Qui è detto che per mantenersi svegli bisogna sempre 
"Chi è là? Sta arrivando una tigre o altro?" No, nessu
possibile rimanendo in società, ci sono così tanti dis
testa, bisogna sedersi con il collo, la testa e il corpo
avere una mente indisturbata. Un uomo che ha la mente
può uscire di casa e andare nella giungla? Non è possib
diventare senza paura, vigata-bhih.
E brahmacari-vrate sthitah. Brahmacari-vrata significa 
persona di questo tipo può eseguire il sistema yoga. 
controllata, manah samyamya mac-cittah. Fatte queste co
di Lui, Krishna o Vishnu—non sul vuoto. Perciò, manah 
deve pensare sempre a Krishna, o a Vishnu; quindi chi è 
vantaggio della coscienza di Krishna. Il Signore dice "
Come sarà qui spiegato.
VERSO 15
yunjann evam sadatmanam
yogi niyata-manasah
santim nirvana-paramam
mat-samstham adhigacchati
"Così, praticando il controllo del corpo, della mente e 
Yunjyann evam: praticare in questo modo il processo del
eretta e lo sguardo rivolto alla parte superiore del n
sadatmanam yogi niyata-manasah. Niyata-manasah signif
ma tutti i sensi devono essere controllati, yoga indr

===============

Set every record down again, exactly as given.

■ Your response
Qui è detto che per mantenersi svegli bisogna sempre 
"Chi è là? Sta arrivando una tigre o altro?" No, nessu
possibile rimanendo in società, ci sono così tanti dis
testa, bisogna sedersi con il collo, la testa e il corpo
avere una mente indisturbata. Un uomo che ha la mente
può uscire di casa e andare nella giungla? Non è possib
diventare senza paura, vigata-bhih.
E brahmacari-vrate sthitah. Brahmacari-vrata significa 
persona di questo tipo può eseguire il sistema yoga. 
controllata, manah samyamya mac-cittah. Fatte queste co
di Lui, Krishna o Vishnu—non sul vuoto. Perciò, manah 
deve pensare sempre a Krishna, o a Vishnu; quindi chi è 
vantaggio della coscienza di Krishna. Il Signore dice "
Come sarà qui spiegato.
VERSO 15
yunjann evam sadatmanam
yogi niyata-manasah
santim nirvana-paramam
mat-samstham adhigacchati
"Così, praticando il controllo del corpo, della mente e 
Yunjyann evam: praticare in questo modo il processo del
eretta e lo sguardo rivolto alla parte superiore del n
sadatmanam yogi niyata-manasah. Niyata-manasah signif
ma tutti i sensi devono essere controllati, yoga indr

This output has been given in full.